▸ **Task**: From the entries below, work out the number of lines that hold the word "Data", and give that number alone.

##### Material to process #####

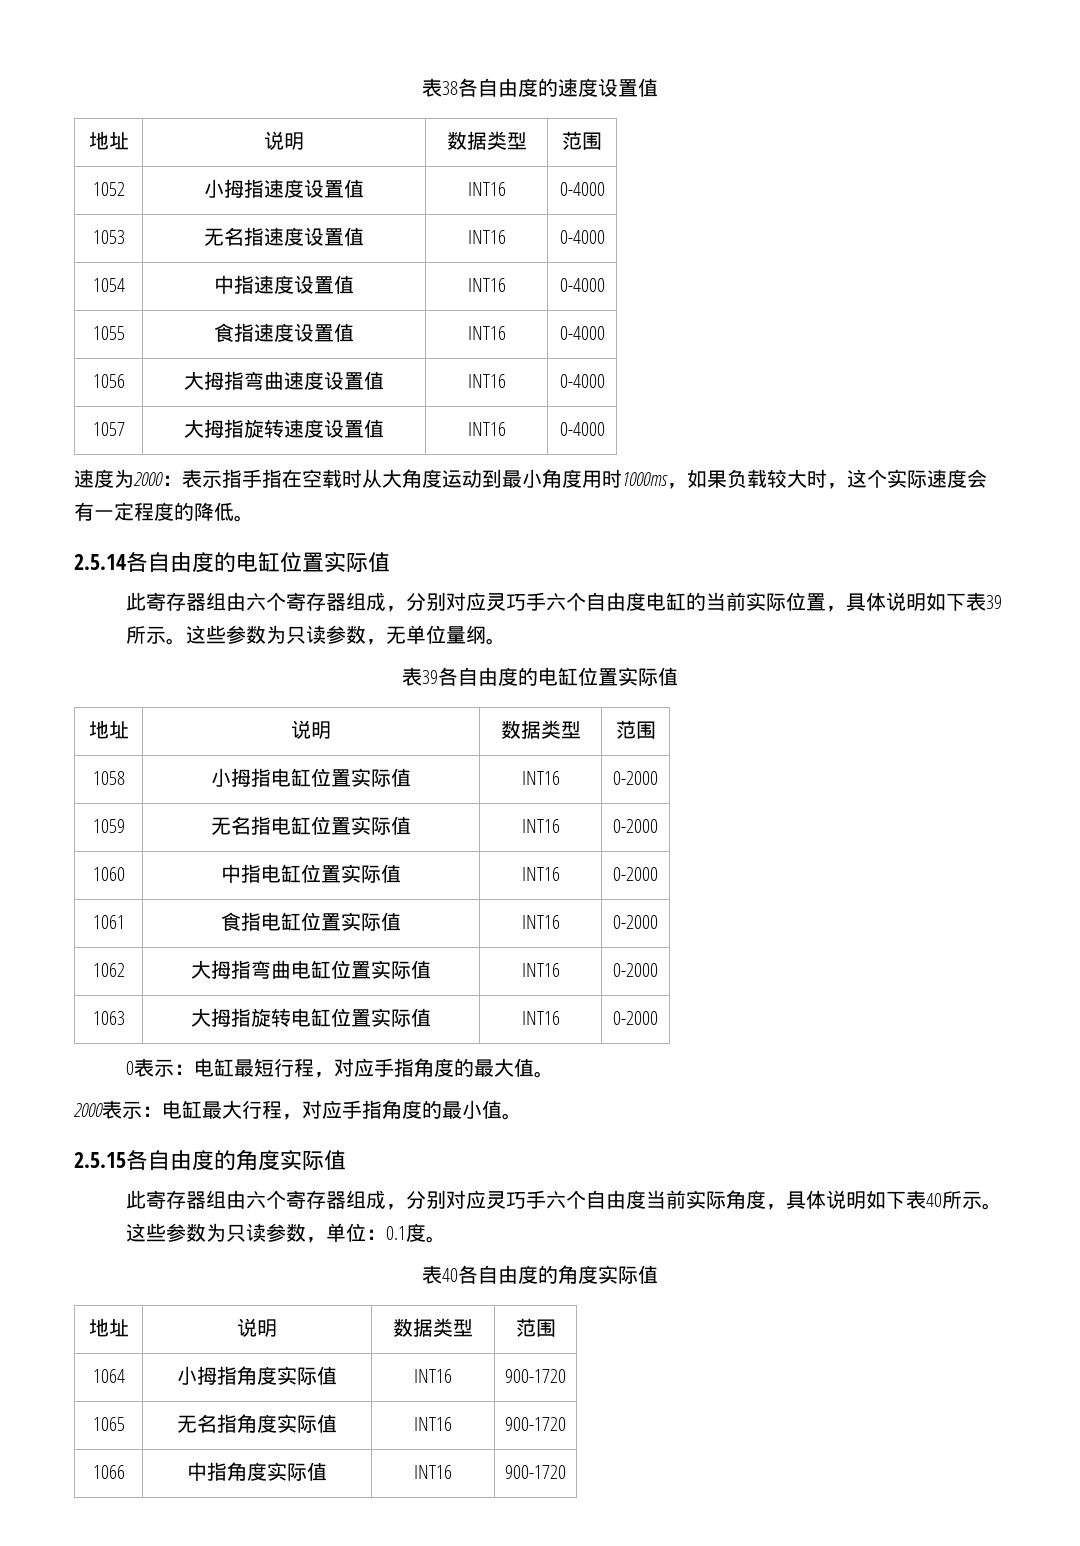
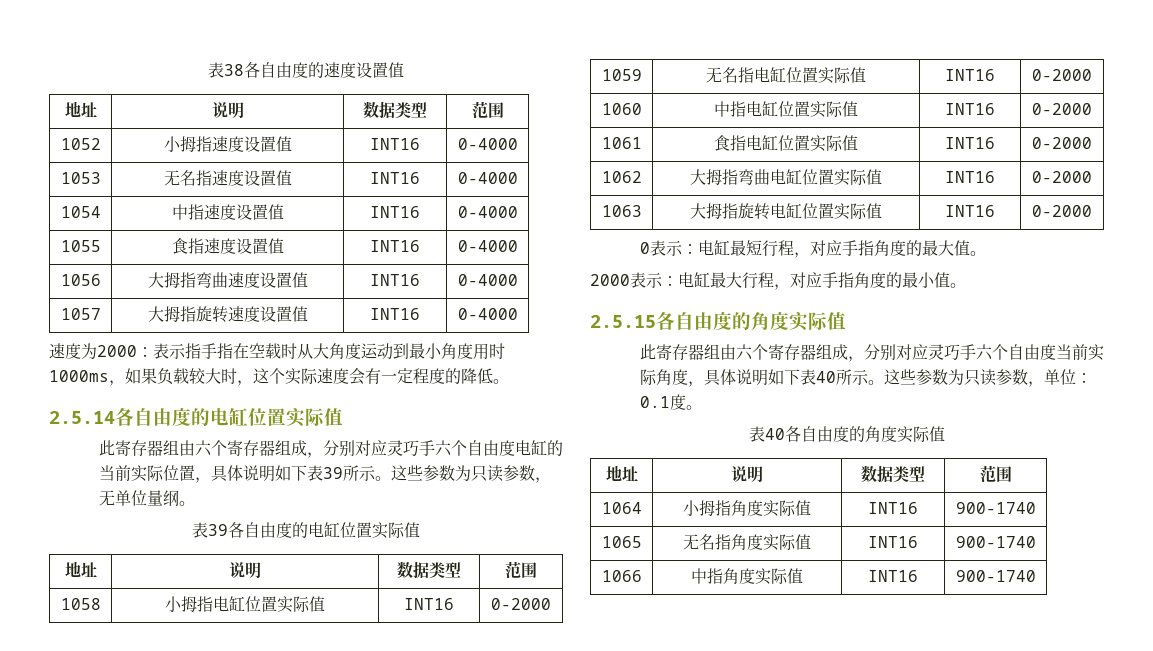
[505,1369,566,1383] 900-1720 -> [955,502,1036,514] 900-1740
[505,1417,566,1431] 900-1720 -> [955,536,1036,548] 900-1740
[505,1465,566,1479] 900-1720 -> [955,570,1036,582] 900-1740

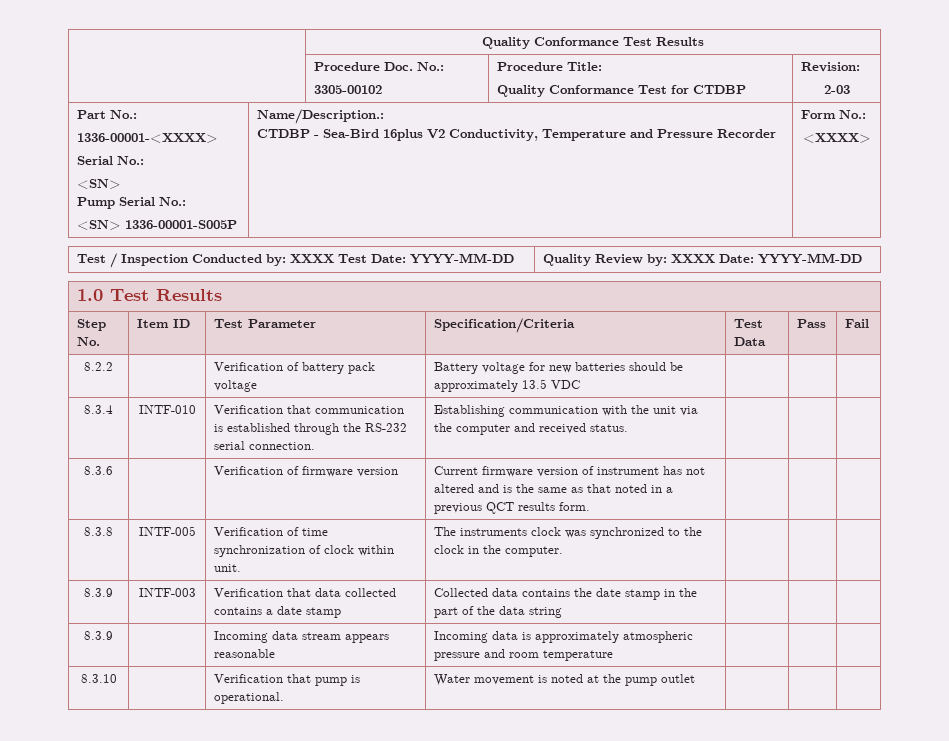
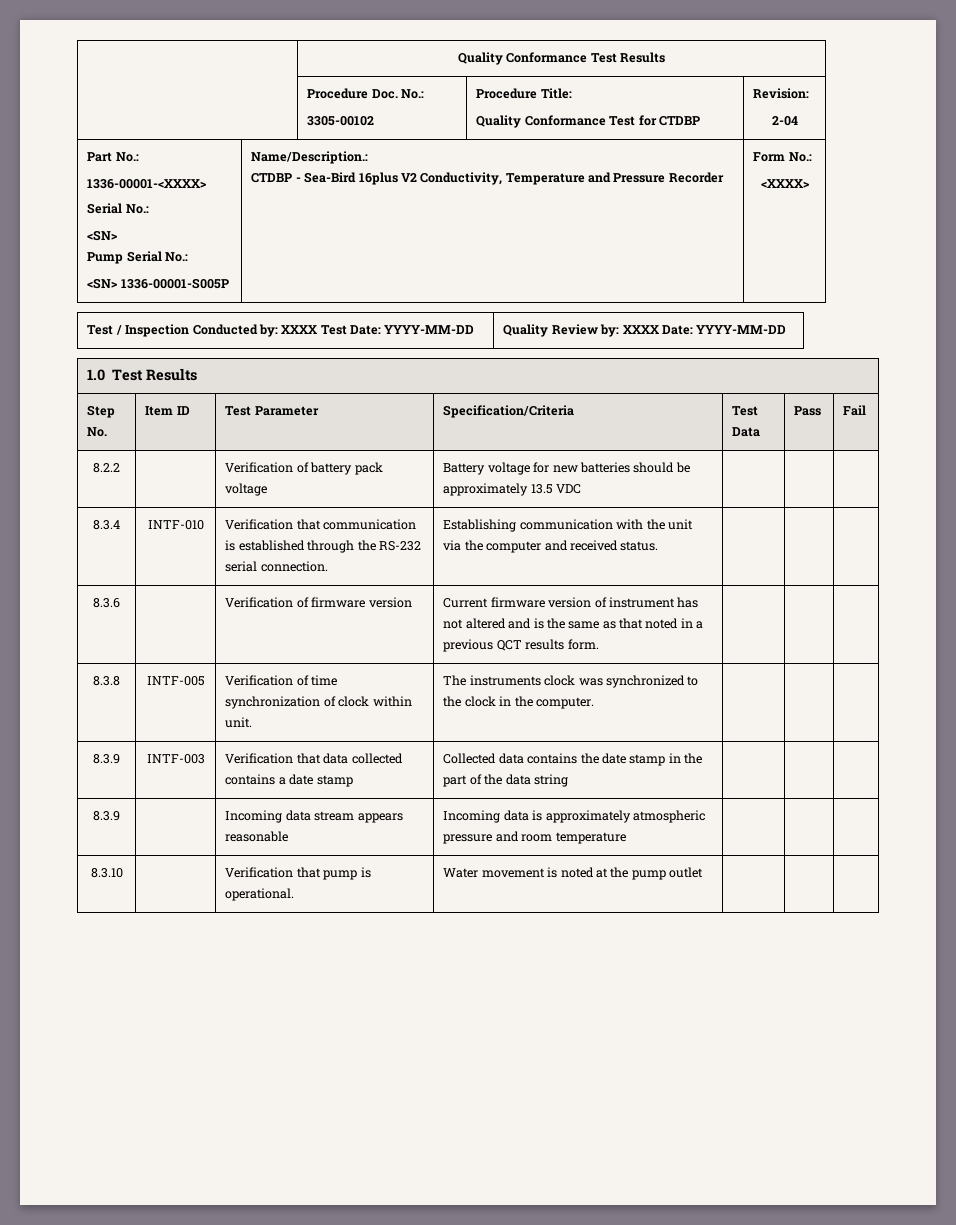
[823,85,850,94] 2-03 -> [771,116,798,126] 2-04

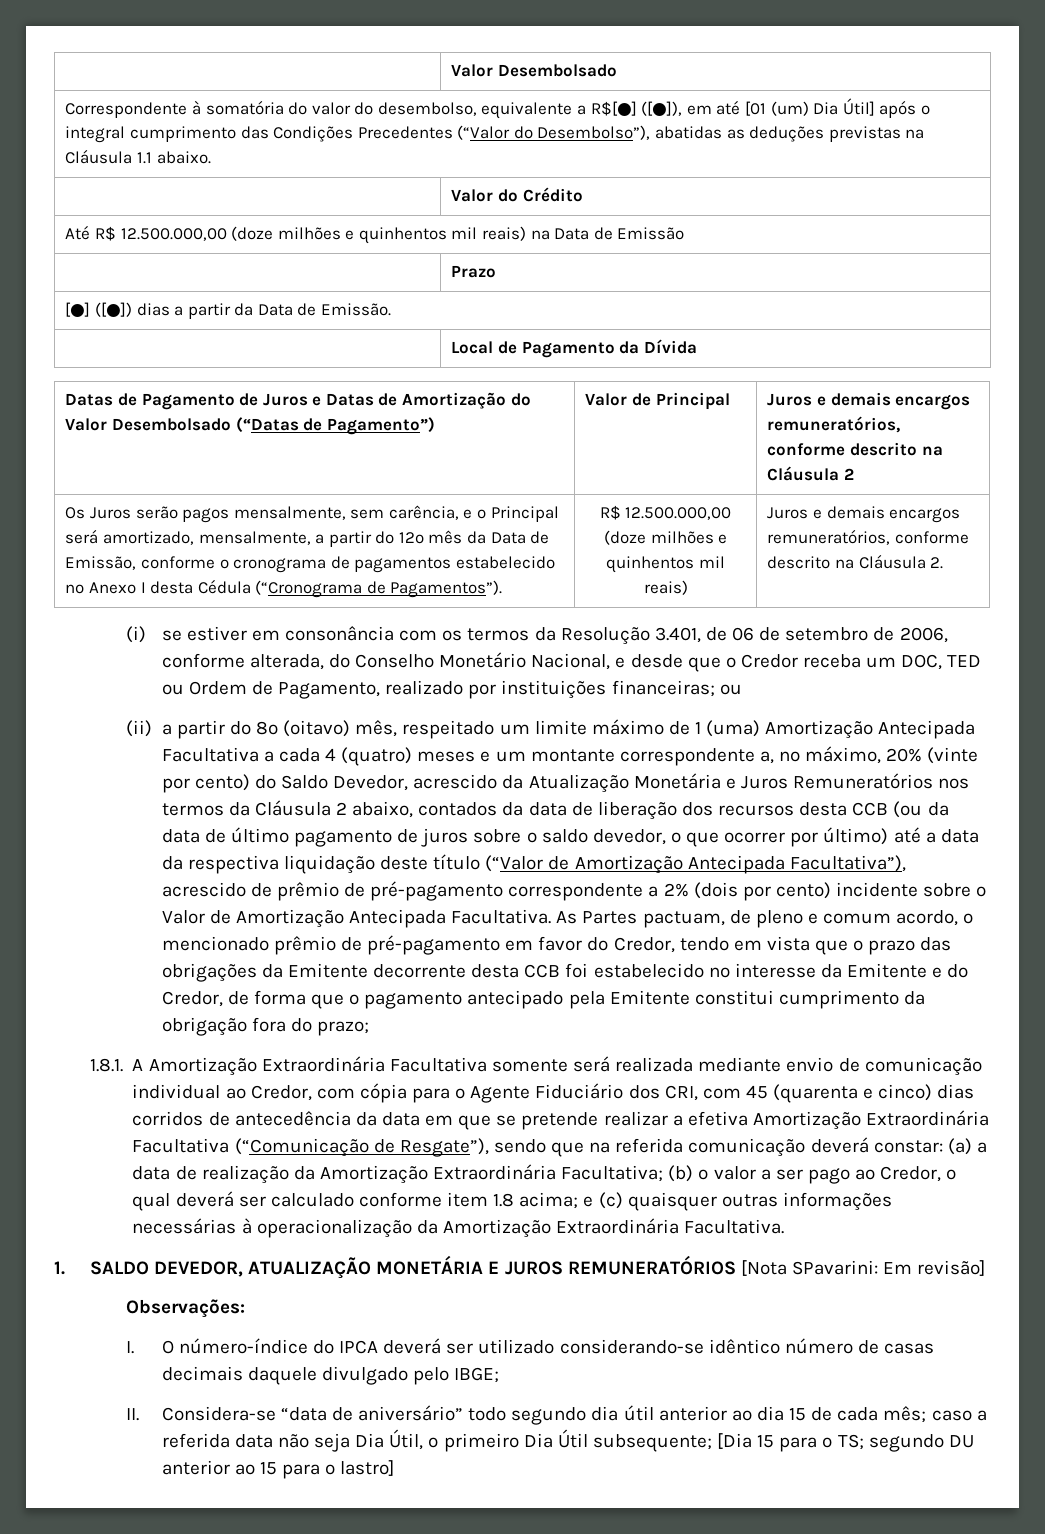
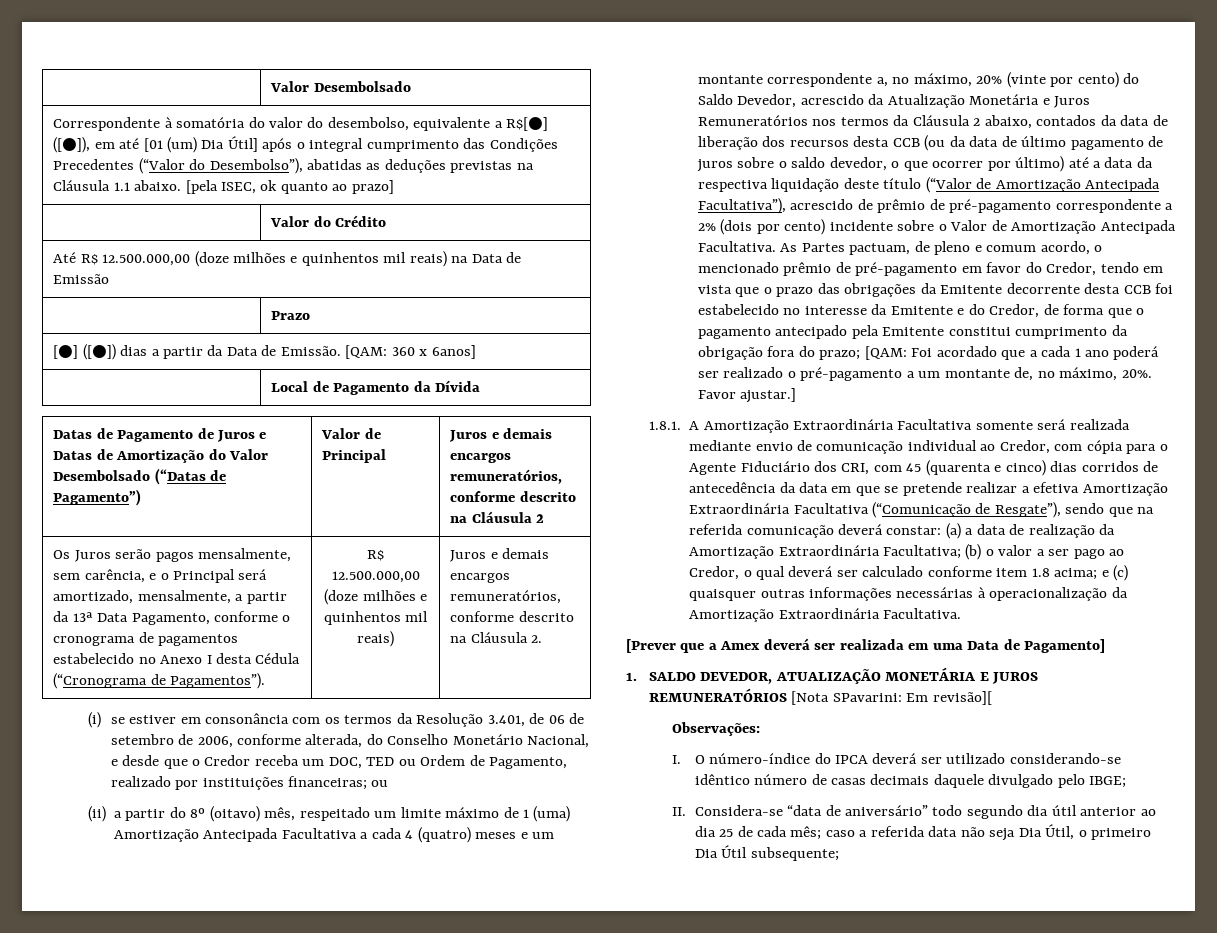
(211, 157) none -> [185,180,394,194] [pela ISEC, ok quanto ao prazo]
(392, 309) none -> [345,345,476,359] [QAM: 360 x 6anos]
[375,530,550,544] [65,556,137,570] do 12º mês da Data de Emissão, -> [53,611,210,625] da 13ª Data Pagamento,
(369, 1028) none -> [864,346,1160,360] [697,367,1152,381] [697,388,797,403] [QAM: Foi acordado que a cada 1 ano poderá ser realizado o pré-pagamento a um montante de, no máximo, 20%. Favor ajustar.]
(785, 1226) none -> [626,638,1106,653] // [Prever que a Amex deverá ser realizada em uma Data de Pagamento]
[917,1260,986,1276] revisão] -> [932,691,992,705] revisão][
[789,1408,807,1421] 15 -> [719,829,734,837] 25
[717,1433,974,1452] [161,1460,395,1479] [Dia 15 para o TS; segundo DU anterior ao 15 para o lastro] -> (839, 854) none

#####

▸ **Problem solution**: 2